Pilar compartilha a rotina de artista com a organização da casa, na qual reside com seu marido e sua filha de 12 anos. Entre tarefas domésticas e cuidados maternos, segue arranjando tempo para realizar sua produção, que toma espaço pelo imóvel, desde a mesa de jantar até o seu pequeno ateliê, próximo à área de serviço do apartamento. “Para trabalhar, preciso ser muito disciplinada. Meu dia a dia é quase cronometrado.” Recordando da segunda edição da residência Veneza Teimosa, na qual esteve imersa, a artista ressalta como momentos dedicados exclusivamente à criação são importantes: “consegui com essa residência uma experiência de respiro: sentar em um sofá e observar minha obra de longe, ter um espaço amplo e com esse recuo vislumbrar novos horizontes para as minhas produções", comenta.



Criar objetos que gosta de olhar ou fazê-los pelo prazer da experimentação são as motivações de Pilar na dilatação da sua prática.

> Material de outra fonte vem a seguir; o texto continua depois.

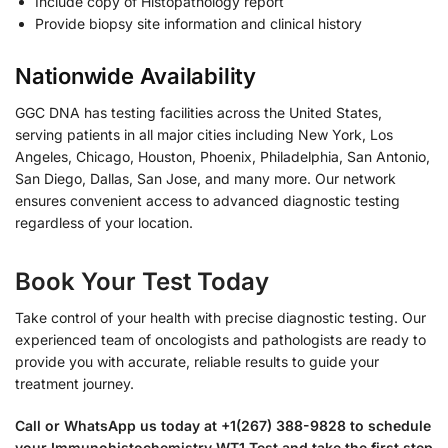
Include copy of Histopathology report
Provide biopsy site information and clinical history
Nationwide Availability
GGC DNA has testing facilities across the United States,
serving patients in all major cities including New York, Los
Angeles, Chicago, Houston, Phoenix, Philadelphia, San Antonio,
San Diego, Dallas, San Jose, and many more. Our network
ensures convenient access to advanced diagnostic testing
regardless of your location.
Book Your Test Today
Take control of your health with precise diagnostic testing. Our
experienced team of oncologists and pathologists are ready to
provide you with accurate, reliable results to guide your
treatment journey.
Call or WhatsApp us today at +1(267) 388-9828 to schedule
your Immunohistochemistry WT1 Test and take the first step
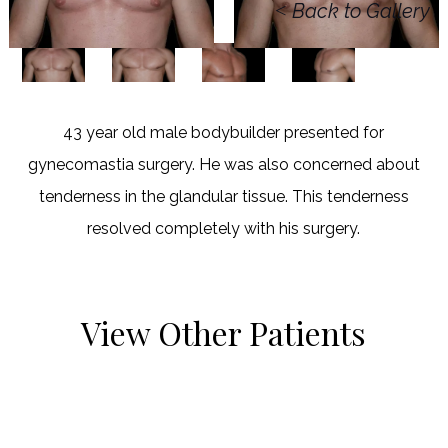
<
Back to Gallery
43 year old male bodybuilder presented for
gynecomastia surgery. He was also concerned about
tenderness in the glandular tissue. This tenderness
resolved completely with his surgery.
View Other Patients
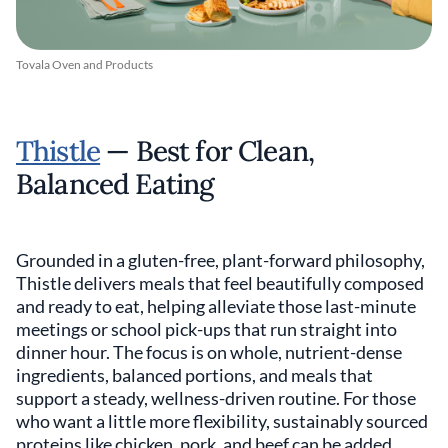
Tovala Oven and Products
Thistle
— Best for Clean,
Balanced Eating
Grounded in a gluten-free, plant-forward philosophy,
Thistle delivers meals that feel beautifully composed
and ready to eat, helping alleviate those last-minute
meetings or school pick-ups that run straight into
dinner hour. The focus is on whole, nutrient-dense
ingredients, balanced portions, and meals that
support a steady, wellness-driven routine. For those
who want a little more flexibility, sustainably sourced
proteins like chicken, pork, and beef can be added,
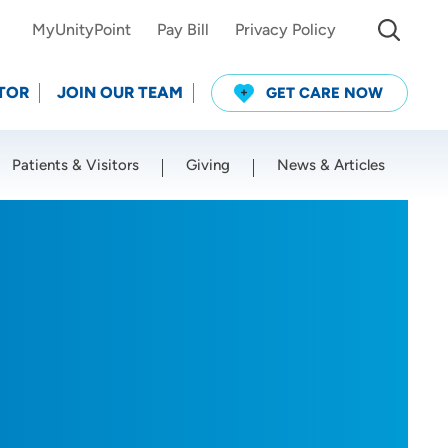
MyUnityPoint
Pay Bill
Privacy Policy
TOR
JOIN OUR TEAM
GET CARE NOW
Patients & Visitors
Giving
News & Articles
Use my current location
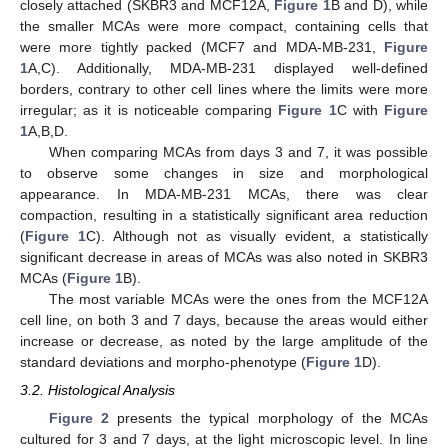
closely attached (SKBR3 and MCF12A,
Figure 1
B and D), while
the smaller MCAs were more compact, containing cells that
were more tightly packed (MCF7 and MDA-MB-231,
Figure
1
A,C). Additionally, MDA-MB-231 displayed well-defined
borders, contrary to other cell lines where the limits were more
irregular; as it is noticeable comparing
Figure 1
C with
Figure
1
A,B,D.
When comparing MCAs from days 3 and 7, it was possible
to observe some changes in size and morphological
appearance. In MDA-MB-231 MCAs, there was clear
compaction, resulting in a statistically significant area reduction
(
Figure 1
C). Although not as visually evident, a statistically
significant decrease in areas of MCAs was also noted in SKBR3
MCAs (
Figure 1
B).
The most variable MCAs were the ones from the MCF12A
cell line, on both 3 and 7 days, because the areas would either
increase or decrease, as noted by the large amplitude of the
standard deviations and morpho-phenotype (
Figure 1
D).
3.2. Histological Analysis
Figure 2
presents the typical morphology of the MCAs
cultured for 3 and 7 days, at the light microscopic level. In line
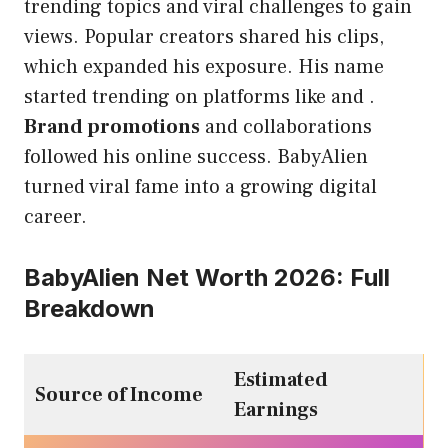
trending topics and viral challenges to gain
views. Popular creators shared his clips,
which expanded his exposure. His name
started trending on platforms like and .
Brand promotions
and collaborations
followed his online success. BabyAlien
turned viral fame into a growing digital
career.
BabyAlien Net Worth 2026: Full
Breakdown
Estimated
Source of Income
Earnings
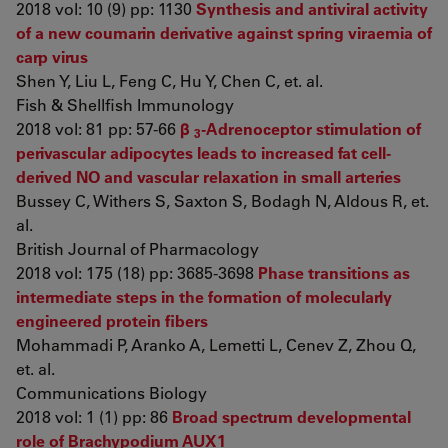
2018 vol: 10 (9) pp: 1130
Synthesis and antiviral activity
of a new coumarin derivative against spring viraemia of
carp virus
Shen Y, Liu L, Feng C, Hu Y, Chen C, et. al.
Fish & Shellfish Immunology
2018 vol: 81 pp: 57-66
β
-Adrenoceptor stimulation of
3
perivascular adipocytes leads to increased fat cell-
derived NO and vascular relaxation in small arteries
Bussey C, Withers S, Saxton S, Bodagh N, Aldous R, et.
al.
British Journal of Pharmacology
2018 vol: 175 (18) pp: 3685-3698
Phase transitions as
intermediate steps in the formation of molecularly
engineered protein fibers
Mohammadi P, Aranko A, Lemetti L, Cenev Z, Zhou Q,
et. al.
Communications Biology
2018 vol: 1 (1) pp: 86
Broad spectrum developmental
role of Brachypodium AUX1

A artista também reconhece tentativas de evocar o tempo transcorrido nas suas obras e em seus diários de bordo. Em um dos cadernos, escreveu “ninguém quer uma propriedade em ruína. Não tem mais valor. Meu trabalho fala da paisagem de um momento de agora, onde ela não é mais daquilo que era feita. Existiu”. Assim, ao representar uma parede branca desgastada pelo tempo, com a sua singela seleção cromática, tenciona uma correlação com os processos do envelhecimento humano. Nas telas, as minuciosas pastilhas de cerâmica também contrapoem a intensidade, rigidamente geométrica, e cada vez mais repetitiva, das habitações em grandes centros urbanos. Entre os prédios esquálidos, a se apoderarem da configuração do Recife, e a perda de territórios geográficos e sociais dos cotidianos passados, Pilar reflete sobre aquilo que permaneceu, ao ponto de exteriorizar um sobressalto nostálgico saudoso à contemporaneidade.



 

¹ Marcelo Silveira (1962, Gravatá - PE) é um artista que vive e trabalha em Recife (PE), Brasil. A madeira é a matéria base do seu trabalho. Pintura, objeto, escultura, instalação e desenho são seus principais meios de expressão.